As the sun dawns on the year 2021, we have to admit that we have just bid goodbye to a year that will go down in history as possibly one of the most disastrous of recent times. The COVID-19 pandemic has wrought havoc across the world, but we survived the challenges that 2020 threw at us and have emerged stronger from it, making 2021 a crucial year for an entire new way of thinking.

Yet, nothing will change with merely discarding a calendar and replacing it with a new one. Neither will the pandemic end, nor will the standard operating procedures be discontinued, even if lockdowns and curfews will not be forced upon the people. The good news that we in Goa can take comfort in is that the daily news cases of COVID-19 are showing a downward trend. That number, however, has been hovering around a 100 daily and has not dropped appreciably from that figure for quite a few days. It would need to show a much sharper dip before the State can put the pandemic behind it, and look forward to new tasks.

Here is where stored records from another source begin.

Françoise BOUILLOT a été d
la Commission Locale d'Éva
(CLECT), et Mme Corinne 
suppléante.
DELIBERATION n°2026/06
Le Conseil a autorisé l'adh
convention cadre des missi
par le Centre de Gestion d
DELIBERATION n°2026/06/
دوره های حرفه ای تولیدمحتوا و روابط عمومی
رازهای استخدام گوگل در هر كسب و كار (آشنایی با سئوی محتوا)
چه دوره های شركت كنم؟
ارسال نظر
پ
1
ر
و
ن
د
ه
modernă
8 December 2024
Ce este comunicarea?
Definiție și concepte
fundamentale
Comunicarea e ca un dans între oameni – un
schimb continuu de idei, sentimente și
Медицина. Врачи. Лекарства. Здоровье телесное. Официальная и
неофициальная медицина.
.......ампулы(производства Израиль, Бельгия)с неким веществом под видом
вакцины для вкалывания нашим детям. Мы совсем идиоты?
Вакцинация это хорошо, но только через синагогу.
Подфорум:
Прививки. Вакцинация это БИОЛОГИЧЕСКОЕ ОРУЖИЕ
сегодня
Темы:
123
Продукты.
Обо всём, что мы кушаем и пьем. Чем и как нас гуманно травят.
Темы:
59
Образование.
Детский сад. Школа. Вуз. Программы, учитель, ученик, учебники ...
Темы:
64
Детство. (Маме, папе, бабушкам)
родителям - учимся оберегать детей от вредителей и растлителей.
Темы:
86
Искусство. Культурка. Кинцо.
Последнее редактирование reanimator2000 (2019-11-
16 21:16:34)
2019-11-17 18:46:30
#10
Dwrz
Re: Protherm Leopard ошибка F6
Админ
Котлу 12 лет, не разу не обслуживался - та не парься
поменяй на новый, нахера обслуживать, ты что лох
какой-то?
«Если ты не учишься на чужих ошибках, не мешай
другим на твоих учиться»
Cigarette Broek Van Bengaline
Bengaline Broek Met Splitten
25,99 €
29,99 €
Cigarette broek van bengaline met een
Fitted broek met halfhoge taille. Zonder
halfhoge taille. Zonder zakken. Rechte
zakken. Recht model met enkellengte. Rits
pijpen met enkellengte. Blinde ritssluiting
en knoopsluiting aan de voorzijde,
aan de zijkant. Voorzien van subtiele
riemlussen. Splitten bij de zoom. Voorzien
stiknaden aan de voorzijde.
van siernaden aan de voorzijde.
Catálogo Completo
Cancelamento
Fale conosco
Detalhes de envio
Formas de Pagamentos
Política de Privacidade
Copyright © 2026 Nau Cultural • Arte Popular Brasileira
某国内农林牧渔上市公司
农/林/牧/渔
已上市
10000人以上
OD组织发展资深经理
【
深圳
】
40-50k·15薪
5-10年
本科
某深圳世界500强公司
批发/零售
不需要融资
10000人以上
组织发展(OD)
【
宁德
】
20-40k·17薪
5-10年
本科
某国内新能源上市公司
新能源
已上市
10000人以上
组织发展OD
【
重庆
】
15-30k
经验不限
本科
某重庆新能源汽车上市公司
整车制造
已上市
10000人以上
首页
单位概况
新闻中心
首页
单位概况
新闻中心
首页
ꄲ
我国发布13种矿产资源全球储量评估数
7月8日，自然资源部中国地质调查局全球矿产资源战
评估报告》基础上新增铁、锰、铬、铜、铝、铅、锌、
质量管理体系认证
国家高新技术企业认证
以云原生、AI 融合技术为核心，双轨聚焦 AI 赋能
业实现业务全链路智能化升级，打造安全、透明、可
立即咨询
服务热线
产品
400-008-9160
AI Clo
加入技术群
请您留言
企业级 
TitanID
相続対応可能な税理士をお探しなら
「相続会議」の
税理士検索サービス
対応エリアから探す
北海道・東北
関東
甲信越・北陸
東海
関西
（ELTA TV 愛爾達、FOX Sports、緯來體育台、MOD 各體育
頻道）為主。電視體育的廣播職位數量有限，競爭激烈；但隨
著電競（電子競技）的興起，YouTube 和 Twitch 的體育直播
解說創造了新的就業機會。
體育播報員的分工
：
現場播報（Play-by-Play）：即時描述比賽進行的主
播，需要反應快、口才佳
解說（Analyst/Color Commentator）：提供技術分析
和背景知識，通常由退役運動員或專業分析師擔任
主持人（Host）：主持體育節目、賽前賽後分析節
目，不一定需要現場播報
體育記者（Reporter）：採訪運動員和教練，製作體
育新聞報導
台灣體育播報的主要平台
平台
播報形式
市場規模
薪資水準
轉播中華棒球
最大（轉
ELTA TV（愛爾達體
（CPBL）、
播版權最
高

We are on the cusp of a turning point in history, and will require a broad shift in our thinking to meet the challenges that the pandemic will keep throwing at us in the months ahead. We are not yet in a post-pandemic period, and the threat of a second wave of the virus descending still exists. To survive, the State has to plan with the knowledge that the pandemic will continue and the restrictions will not be lifted anytime soon. For though Goa may be currently in a better position than many other States of the country, the virus is raging elsewhere making any area in the global village vulnerable. 

The economic losses of the past year, suffered due to the lockdowns and slowdown in business will not be automatically offset in the New Year. There have to be public policies and programmes launched to make this happen. We may still see many businesses being forced to the inevitability of closure because of the losses of the past year, but there is also the hope that the situation will change for the better, but only as long as the system makes this turnaround happen. The State will have to plan with the knowledge that this is going to be a difficult year, but not an impossible one. 

Goa, however, starts the year with a slight advantage. It is safe in the knowledge that it remains a favoured holiday destination and the thousands of tourists who descended upon the State in the last week of December would be the best ambassadors of the State’s tourism and COVID-19 safety protocols. Of course, the abject disregard to the pandemic guidelines of social distancing and use of masks was on display, threatening a spurt in COVID-19 cases in the coming day, but the return of the tourist is the best signal for the tourism industry to prepare to meet the demands of travellers. 

Against this background is the successful hosting of the Indian Super League (ISL) that is currently on in the State, and coming up later this month is the International Film Festival of India (IFFI) that is going to be held in physical and online mode. This is going to be a crucial test on the ability of the State in meeting the stringent demands of holding a festival in the midst of a pandemic. The planning of course should have come earlier, not in the New Year, but even now it can be done.